После наступления ночи Индия пустеет. Уже к одиннадцати вечера вы не встретите на улице ни одного прохожего, а если встретите, то вам лучше держаться от него подальше, ведь ничего доброго он точно не замыслил. Индийская ночь – это пристанище мрака и шорохов, грязных делишек и похоти, где нет места ничему человеческому и нечему живому. Индийская ночь смотрит на вас глазами первобытного ужаса, за которым таится лишь бесконечная темнота. Я провел немало времени на ночных дорогах Индии, но не нашел на них ничего кроме пустоты и отчаяния. Индийской ночью вам остается только одно – с нетерпением ждать, когда рассвет вновь забелеет над этой чудесной страной, запуская вновь ее бесконечно прекрасный хаос.

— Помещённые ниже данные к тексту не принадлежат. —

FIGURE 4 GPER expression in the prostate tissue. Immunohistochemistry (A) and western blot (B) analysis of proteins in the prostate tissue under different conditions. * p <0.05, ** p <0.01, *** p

Человеку, родившемуся в европейском мире, с детства прививают мысль о том, что они должны быть благодарны за то, что не родились где-нибудь в Руанде, и им не нужно горбатиться в кобальтовой шахте за пол доллара в день. Со временем мы так привыкаем к этому врожденному чувству вины, что попросту перестаем замечать его, и будучи взрослыми уже почти не задумываемся, как повезло нам при рождении, вытянуть счастливый билет, в мир цивилизованного общества, бесплатного образования, доступной медицины и безопасной жизни под надзором полиции. В мир, где никто не станет отрубать вам руки мачете, чтобы проходящие мимо туристы бросали вам по больше милостыни. И я не был исключением. В жизни мне ни раз доводилось завидовать кому-то. И лишь в Индии, я начал осознавать, насколько все могло быть хуже, не сорви я джек-пот в безумной лотерее под названием колесо сансары.

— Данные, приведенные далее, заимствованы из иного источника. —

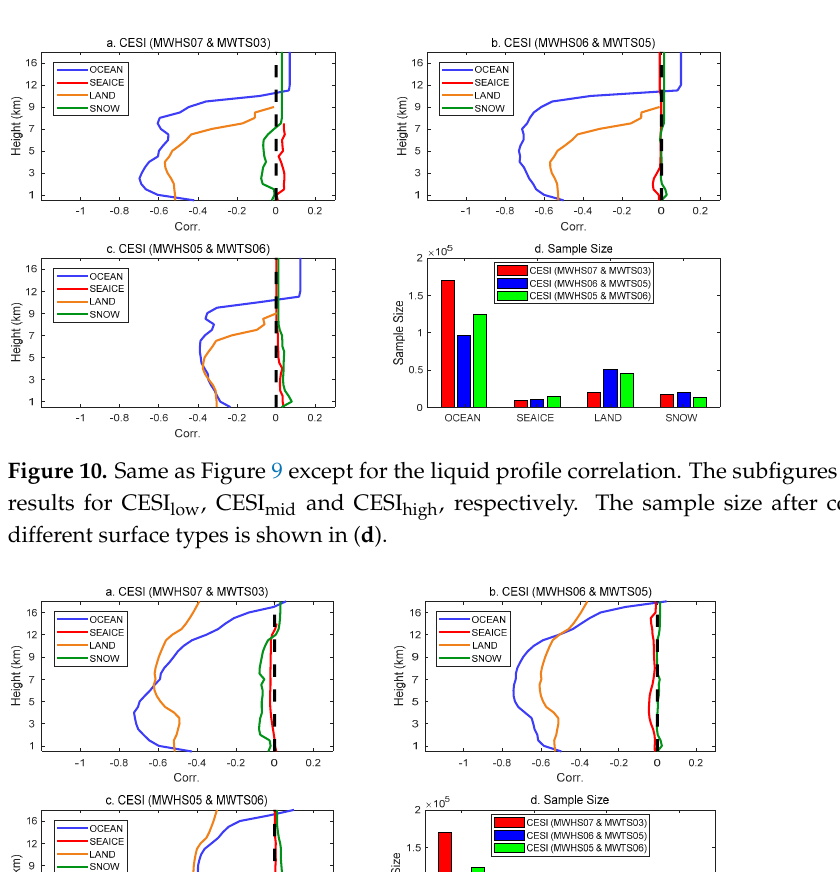
Figure 9. Vertical distributions of the correlation coefficient between CESIs derived from ( a ) CESI low , ( b ) CESI mid and ( c ) CESI high , and GPROF solid profiles. The blue, red, brown and green curves in figures ( a – c ) represent results over ocean, sea ice, land and snow conditions, respectively. The dashed black lines represent the zero value. The sample size after collocation over different surface types is shown in ( d ). The testing dataset is February, May, August and November in 2018.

В один из дней, я вдруг неожиданно понял, что лишь одна случайность отделила меня от рождения, в котором я был бы призираем в обществе. Моего отца отовсюду бы гнали и не пускали бы в общественный транспорт. Моя мать была бы самой дешевой проституткой в индийских трущобах, и с самого раннего возраста меня бы заставляли носить женскую одежду, а может даже оскопили бы, и отправили торговать своим телом на улицах. Если бы мне повезло чуть больше, я возможно бы танцевал на свадьбах и смотринах новорожденных детей, и может быть, даже нашел бы себе богатого патрона неравнодушного к представителям третьего пола (а такой в Индии существует на официальном уровне). Всю жизнь бы меня призирали и сторонились. Боялись и ненавидели. А если бы у меня и были бы даже нормальные родители, они бы отреклись от меня, и отдали бы на воспитание к Гуру, больше похожего на обычного сутенёра. А отдали бы меня лишь потому, что кому-то черты моего лица показались слишком женственными, или скажем мой отец решил бы неплохо заработать на продаже ребенка. Не дали бы мне покоя и после смерти. Мои «сестры», побили бы и оплевали мое тело, мочились бы на него и обливали прочими нечистотами, чтобы моей душе не вздумалось вновь переродиться в теле столь презренного существа. Меня бы звали хиджра, и лишь слово это вызывало бы у людей отвращение.